==== RECORDS PROVIDED ====
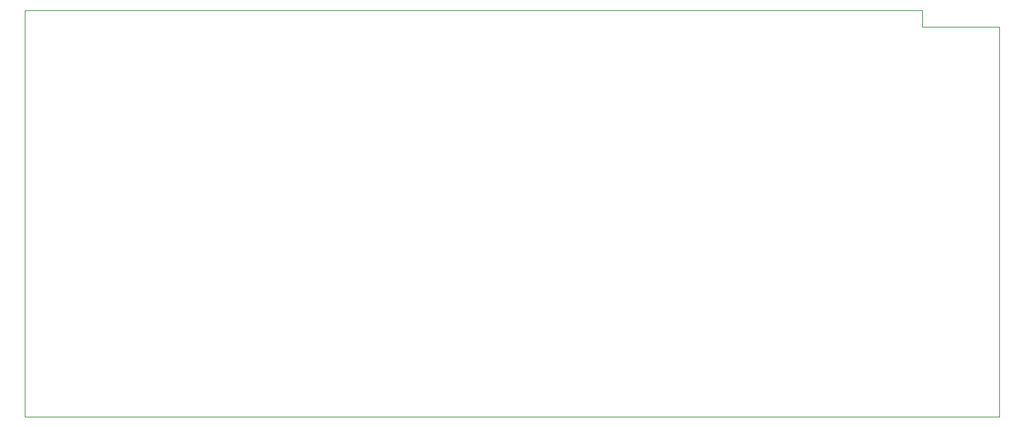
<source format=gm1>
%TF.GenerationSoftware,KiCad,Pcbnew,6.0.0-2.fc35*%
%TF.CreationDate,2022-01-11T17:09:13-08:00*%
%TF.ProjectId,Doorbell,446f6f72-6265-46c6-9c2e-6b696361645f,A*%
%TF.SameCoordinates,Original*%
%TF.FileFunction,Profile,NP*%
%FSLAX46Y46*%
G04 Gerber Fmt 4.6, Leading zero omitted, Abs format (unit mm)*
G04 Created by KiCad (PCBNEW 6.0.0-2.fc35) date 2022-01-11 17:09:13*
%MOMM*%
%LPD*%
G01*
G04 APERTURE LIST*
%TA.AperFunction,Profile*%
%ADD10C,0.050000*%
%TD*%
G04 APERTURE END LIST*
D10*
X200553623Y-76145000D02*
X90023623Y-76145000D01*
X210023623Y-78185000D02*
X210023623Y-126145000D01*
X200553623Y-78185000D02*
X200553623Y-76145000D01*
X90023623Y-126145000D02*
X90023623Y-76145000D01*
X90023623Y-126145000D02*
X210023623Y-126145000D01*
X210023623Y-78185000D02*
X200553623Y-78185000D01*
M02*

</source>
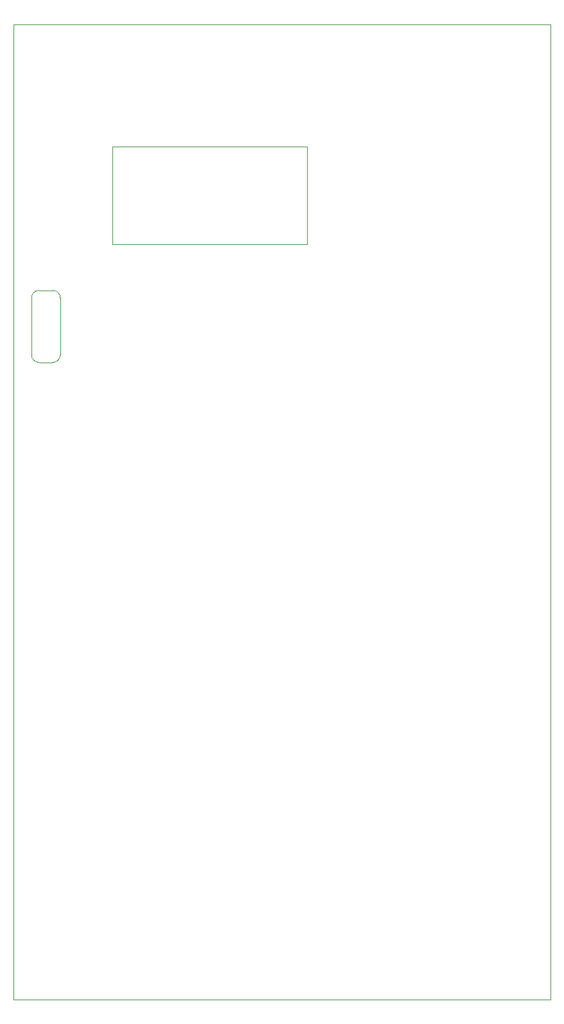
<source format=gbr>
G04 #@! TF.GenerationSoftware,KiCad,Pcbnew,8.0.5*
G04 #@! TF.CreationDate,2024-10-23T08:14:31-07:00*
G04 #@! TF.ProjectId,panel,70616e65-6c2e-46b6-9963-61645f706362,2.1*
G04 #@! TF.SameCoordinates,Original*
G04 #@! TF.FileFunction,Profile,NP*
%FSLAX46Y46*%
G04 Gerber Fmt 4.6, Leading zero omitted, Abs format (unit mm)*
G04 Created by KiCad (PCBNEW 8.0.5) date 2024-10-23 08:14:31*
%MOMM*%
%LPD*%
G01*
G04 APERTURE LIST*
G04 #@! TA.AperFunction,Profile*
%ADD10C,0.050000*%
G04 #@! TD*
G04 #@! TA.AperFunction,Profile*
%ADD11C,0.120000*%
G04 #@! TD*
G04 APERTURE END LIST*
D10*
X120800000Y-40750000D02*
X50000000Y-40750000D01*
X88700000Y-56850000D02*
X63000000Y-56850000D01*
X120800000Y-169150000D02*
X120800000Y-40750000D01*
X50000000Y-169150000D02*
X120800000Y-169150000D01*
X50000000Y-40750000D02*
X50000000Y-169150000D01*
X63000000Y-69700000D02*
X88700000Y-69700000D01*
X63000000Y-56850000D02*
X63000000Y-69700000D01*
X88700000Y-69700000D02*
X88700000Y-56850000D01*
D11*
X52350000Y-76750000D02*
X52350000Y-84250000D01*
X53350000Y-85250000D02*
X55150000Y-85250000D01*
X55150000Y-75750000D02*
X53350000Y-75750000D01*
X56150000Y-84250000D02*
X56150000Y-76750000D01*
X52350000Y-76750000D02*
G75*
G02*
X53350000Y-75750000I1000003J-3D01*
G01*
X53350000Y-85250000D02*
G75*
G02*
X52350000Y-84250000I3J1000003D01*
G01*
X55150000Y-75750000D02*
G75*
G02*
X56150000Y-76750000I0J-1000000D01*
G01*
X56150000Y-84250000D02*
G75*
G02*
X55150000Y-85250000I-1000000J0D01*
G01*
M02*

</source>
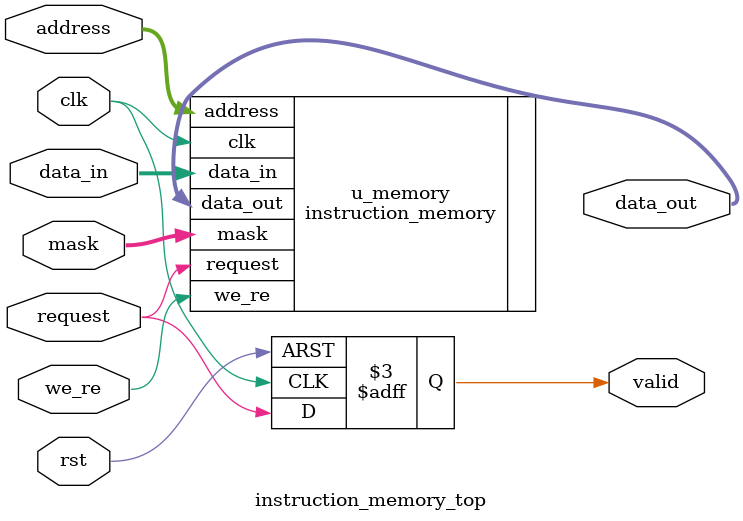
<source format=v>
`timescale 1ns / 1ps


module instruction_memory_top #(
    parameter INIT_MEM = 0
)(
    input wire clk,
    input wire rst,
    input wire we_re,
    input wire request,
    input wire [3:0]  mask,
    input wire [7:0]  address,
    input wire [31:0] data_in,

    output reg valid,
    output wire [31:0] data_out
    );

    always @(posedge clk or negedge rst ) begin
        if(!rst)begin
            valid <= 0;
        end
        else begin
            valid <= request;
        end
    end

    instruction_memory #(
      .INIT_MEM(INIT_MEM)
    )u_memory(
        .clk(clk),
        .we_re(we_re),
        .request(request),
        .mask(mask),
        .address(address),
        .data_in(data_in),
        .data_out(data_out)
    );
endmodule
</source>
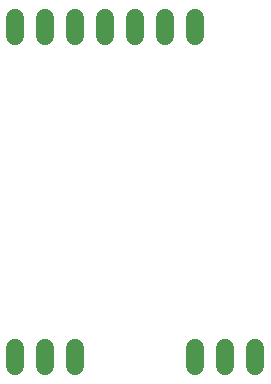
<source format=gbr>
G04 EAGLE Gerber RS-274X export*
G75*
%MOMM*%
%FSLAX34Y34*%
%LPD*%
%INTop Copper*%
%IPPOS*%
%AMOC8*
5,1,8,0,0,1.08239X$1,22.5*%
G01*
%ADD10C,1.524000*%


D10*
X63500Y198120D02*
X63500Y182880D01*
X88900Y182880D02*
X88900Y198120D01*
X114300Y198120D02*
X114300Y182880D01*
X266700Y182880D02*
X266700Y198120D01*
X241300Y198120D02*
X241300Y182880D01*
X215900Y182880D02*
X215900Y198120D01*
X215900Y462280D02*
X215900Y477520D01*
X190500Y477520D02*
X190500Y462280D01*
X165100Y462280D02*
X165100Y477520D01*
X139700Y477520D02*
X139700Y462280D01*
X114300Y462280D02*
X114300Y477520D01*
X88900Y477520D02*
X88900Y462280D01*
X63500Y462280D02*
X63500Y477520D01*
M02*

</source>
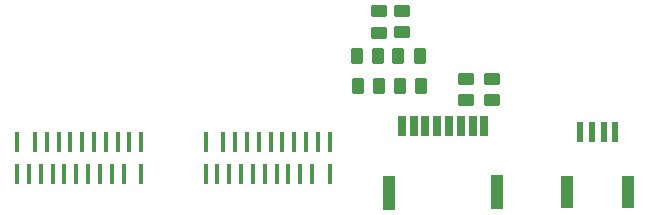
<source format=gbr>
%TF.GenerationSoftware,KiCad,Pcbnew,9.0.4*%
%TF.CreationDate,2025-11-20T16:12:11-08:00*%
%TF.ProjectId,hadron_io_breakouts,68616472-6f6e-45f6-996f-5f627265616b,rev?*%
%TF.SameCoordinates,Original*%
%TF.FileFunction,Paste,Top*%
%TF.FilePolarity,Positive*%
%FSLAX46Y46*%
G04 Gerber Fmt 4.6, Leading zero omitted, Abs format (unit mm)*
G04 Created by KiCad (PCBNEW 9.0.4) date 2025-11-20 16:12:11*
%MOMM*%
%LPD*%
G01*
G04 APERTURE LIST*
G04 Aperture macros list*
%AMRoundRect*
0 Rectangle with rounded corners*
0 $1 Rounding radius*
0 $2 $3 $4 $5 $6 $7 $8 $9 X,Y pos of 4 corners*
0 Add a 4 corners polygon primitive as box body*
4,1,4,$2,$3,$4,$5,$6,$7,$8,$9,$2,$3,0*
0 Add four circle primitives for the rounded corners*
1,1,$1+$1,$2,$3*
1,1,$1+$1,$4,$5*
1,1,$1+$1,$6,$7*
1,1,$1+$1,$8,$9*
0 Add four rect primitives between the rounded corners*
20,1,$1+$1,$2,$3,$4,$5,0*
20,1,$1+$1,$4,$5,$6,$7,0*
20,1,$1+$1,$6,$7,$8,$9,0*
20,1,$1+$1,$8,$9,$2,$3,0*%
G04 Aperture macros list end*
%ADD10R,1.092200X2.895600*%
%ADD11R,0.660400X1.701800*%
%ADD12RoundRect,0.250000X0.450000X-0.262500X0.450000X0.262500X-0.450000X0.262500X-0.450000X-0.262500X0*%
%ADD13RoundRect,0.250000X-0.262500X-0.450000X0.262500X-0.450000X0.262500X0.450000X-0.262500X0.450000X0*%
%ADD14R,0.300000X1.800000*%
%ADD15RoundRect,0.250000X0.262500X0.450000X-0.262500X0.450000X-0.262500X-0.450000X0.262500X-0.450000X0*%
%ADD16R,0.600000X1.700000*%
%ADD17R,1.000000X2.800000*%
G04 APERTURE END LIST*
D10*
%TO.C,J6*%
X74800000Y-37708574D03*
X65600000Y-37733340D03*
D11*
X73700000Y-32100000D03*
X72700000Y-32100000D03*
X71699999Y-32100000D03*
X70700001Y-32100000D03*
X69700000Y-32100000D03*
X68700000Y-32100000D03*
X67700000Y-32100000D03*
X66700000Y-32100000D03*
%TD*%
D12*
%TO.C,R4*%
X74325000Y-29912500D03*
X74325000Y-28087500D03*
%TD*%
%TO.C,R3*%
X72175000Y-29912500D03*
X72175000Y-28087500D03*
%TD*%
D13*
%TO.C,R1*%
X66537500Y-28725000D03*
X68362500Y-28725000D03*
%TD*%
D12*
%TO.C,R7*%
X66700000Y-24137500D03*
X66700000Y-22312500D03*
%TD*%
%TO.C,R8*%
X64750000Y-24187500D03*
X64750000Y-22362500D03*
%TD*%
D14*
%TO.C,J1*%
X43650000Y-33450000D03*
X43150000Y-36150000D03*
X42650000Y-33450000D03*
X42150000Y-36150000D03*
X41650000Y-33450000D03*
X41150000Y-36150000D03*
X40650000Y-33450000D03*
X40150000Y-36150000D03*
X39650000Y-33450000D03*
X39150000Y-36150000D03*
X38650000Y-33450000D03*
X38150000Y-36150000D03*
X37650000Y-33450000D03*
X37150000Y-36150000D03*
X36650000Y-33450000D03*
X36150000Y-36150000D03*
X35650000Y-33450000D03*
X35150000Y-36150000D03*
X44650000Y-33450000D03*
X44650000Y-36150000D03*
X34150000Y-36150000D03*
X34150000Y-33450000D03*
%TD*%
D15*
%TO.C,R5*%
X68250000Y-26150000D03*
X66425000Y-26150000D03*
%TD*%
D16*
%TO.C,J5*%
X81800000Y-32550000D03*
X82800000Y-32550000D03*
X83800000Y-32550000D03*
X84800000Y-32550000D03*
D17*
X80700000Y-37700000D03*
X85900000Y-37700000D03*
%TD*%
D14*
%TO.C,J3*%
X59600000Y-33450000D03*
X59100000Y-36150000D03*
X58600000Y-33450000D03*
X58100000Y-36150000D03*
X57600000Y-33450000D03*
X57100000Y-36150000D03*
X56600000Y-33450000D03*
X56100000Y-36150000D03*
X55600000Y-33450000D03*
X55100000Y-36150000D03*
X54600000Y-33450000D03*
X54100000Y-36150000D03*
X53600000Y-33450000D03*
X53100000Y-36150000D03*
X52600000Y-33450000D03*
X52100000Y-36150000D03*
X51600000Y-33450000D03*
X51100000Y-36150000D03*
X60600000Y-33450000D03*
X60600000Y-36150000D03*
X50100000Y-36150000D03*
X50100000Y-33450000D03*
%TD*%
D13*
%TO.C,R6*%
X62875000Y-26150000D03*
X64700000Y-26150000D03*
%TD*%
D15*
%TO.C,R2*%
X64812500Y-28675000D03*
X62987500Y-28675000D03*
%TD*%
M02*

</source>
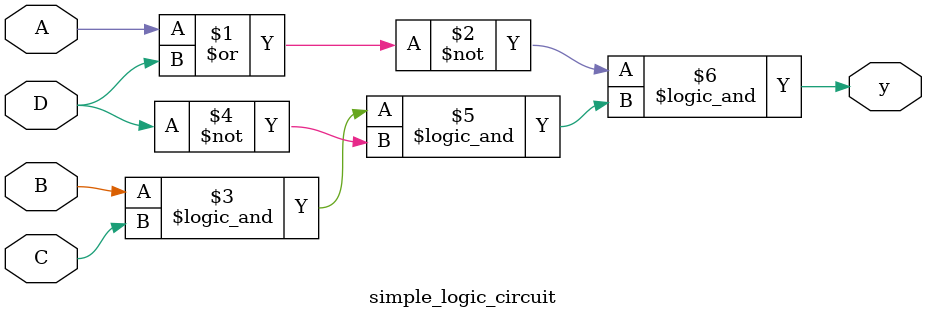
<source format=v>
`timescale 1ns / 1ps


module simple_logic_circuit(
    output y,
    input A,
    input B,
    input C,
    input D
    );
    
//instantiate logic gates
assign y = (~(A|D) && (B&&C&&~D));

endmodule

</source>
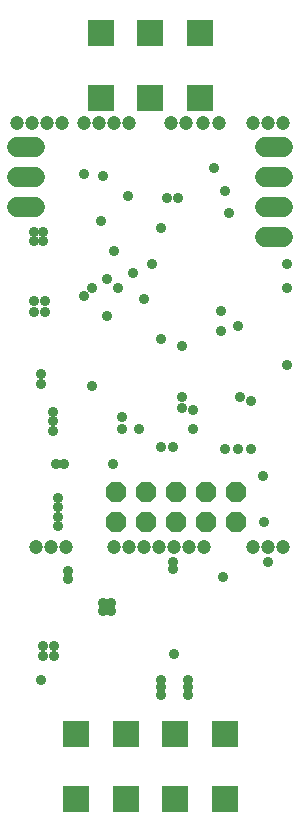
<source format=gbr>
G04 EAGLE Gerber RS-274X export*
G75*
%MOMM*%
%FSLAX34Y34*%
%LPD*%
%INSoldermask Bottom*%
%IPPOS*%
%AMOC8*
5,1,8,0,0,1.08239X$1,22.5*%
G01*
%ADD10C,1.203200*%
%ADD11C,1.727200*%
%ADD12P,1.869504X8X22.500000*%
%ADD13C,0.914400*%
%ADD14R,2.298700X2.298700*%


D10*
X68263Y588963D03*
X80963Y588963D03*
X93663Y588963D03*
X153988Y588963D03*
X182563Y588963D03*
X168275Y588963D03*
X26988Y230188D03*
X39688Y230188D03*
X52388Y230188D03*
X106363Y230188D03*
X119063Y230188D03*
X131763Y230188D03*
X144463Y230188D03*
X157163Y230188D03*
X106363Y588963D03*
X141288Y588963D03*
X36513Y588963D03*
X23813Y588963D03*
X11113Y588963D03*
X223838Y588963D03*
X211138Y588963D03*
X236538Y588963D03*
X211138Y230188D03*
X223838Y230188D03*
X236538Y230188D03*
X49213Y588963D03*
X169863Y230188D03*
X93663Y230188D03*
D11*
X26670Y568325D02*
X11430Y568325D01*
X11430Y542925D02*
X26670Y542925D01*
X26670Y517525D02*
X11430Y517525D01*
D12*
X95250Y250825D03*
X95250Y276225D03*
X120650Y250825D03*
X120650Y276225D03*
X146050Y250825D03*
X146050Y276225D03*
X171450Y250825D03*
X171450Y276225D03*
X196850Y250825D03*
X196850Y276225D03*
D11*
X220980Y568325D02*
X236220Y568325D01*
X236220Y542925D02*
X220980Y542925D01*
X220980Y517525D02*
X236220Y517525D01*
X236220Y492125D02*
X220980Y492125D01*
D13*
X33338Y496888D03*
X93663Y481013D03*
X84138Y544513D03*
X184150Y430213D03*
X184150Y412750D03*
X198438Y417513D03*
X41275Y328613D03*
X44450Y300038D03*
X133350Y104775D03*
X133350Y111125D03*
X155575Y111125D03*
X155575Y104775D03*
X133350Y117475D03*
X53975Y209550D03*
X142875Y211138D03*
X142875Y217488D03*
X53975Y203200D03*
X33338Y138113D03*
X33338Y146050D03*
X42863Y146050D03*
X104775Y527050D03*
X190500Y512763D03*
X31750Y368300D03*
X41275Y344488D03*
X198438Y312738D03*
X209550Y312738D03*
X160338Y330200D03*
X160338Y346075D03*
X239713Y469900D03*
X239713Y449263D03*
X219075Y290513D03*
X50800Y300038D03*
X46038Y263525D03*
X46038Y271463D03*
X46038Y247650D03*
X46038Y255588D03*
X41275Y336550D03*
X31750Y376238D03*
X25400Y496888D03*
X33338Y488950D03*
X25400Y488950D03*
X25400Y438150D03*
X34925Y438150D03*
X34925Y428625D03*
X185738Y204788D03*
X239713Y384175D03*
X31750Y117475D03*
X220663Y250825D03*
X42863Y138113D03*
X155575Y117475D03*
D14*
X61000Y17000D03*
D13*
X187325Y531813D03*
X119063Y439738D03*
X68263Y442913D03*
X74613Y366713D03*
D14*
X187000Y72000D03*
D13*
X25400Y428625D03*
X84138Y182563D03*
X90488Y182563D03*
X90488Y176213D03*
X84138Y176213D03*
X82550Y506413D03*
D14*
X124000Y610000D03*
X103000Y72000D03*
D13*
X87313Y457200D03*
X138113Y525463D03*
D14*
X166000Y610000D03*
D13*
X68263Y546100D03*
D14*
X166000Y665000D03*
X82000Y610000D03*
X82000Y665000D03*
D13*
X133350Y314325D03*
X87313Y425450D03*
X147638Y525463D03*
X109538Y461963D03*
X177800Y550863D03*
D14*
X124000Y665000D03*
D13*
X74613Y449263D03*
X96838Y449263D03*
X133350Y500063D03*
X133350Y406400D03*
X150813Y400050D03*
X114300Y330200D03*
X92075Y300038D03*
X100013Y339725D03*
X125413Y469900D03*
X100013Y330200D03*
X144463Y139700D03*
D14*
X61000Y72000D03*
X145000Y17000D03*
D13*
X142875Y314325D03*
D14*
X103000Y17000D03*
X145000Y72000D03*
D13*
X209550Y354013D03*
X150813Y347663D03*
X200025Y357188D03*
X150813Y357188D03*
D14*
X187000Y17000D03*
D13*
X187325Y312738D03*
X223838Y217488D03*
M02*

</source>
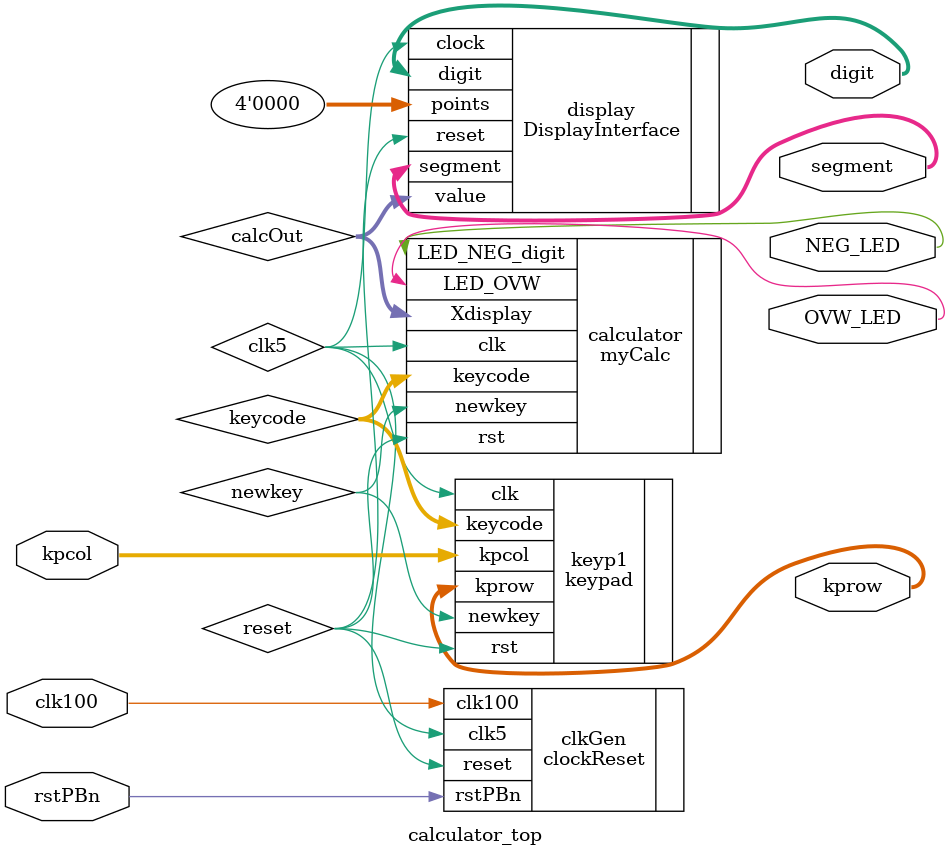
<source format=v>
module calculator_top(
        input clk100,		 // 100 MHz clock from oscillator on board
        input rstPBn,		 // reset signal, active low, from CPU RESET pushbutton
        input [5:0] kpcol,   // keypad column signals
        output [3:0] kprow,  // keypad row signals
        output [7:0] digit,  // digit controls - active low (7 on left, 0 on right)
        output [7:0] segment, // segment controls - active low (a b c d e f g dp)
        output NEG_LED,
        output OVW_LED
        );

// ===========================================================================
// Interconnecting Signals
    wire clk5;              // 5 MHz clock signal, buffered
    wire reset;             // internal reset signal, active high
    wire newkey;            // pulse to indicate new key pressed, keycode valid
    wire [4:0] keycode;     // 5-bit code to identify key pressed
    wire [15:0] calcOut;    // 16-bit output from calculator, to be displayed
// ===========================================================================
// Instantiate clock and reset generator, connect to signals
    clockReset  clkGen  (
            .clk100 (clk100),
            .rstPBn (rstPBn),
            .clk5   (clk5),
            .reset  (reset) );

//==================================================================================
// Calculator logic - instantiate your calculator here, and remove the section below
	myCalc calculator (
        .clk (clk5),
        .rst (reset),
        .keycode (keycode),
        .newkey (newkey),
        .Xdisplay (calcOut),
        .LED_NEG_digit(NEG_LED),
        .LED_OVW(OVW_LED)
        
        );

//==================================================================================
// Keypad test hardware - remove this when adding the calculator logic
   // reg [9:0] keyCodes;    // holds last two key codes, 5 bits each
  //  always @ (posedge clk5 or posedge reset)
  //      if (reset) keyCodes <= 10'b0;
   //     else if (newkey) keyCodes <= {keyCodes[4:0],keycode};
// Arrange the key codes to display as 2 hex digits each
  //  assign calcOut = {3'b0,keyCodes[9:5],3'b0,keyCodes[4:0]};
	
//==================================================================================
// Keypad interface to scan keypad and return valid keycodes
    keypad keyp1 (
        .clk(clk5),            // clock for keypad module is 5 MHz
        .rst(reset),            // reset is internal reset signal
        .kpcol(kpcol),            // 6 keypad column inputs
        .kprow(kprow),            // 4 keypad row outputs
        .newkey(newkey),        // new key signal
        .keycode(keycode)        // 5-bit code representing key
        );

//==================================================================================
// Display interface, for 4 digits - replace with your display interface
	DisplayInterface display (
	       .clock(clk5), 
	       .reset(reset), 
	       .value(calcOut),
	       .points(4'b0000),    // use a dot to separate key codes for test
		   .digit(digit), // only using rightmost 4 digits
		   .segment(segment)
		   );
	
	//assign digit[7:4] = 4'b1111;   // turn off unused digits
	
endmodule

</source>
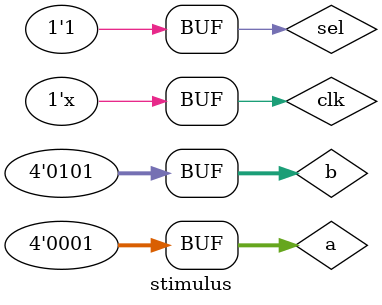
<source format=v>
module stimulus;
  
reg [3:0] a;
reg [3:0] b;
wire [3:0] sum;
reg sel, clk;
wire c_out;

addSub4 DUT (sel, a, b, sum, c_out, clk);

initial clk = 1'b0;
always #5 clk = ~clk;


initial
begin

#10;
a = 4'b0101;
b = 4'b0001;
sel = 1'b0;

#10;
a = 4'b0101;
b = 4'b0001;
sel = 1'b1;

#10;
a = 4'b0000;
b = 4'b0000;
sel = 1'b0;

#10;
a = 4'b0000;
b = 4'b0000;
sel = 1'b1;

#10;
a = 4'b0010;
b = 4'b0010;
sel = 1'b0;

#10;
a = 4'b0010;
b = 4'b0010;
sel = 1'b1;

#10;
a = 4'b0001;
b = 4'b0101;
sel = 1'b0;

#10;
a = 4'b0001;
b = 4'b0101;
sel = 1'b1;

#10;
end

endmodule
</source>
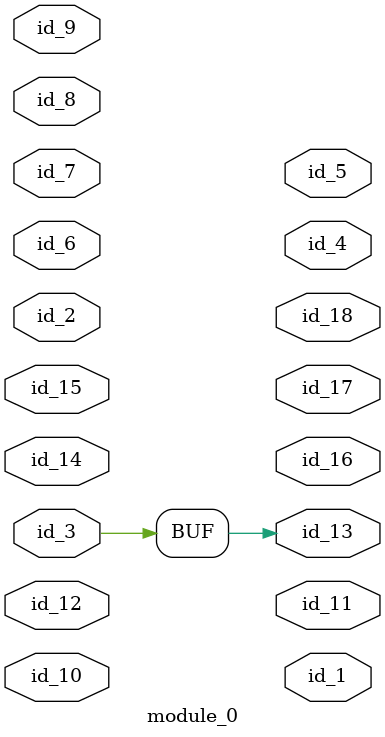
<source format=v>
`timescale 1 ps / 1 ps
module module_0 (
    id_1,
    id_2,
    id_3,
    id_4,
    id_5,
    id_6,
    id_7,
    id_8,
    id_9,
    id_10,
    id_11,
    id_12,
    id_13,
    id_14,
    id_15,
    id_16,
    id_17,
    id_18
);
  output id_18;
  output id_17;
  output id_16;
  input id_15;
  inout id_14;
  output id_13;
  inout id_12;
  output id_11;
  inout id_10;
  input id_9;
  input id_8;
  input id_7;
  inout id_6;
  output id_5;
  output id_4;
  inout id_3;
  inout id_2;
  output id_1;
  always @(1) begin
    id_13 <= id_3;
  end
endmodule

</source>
====
## TO DO
Go through the listing above, and whenever a line holds the word "pressed", copy it.

## TASK ANSWER
    wire newkey;            // pulse to indicate new key pressed, keycode valid
    wire [4:0] keycode;     // 5-bit code to identify key pressed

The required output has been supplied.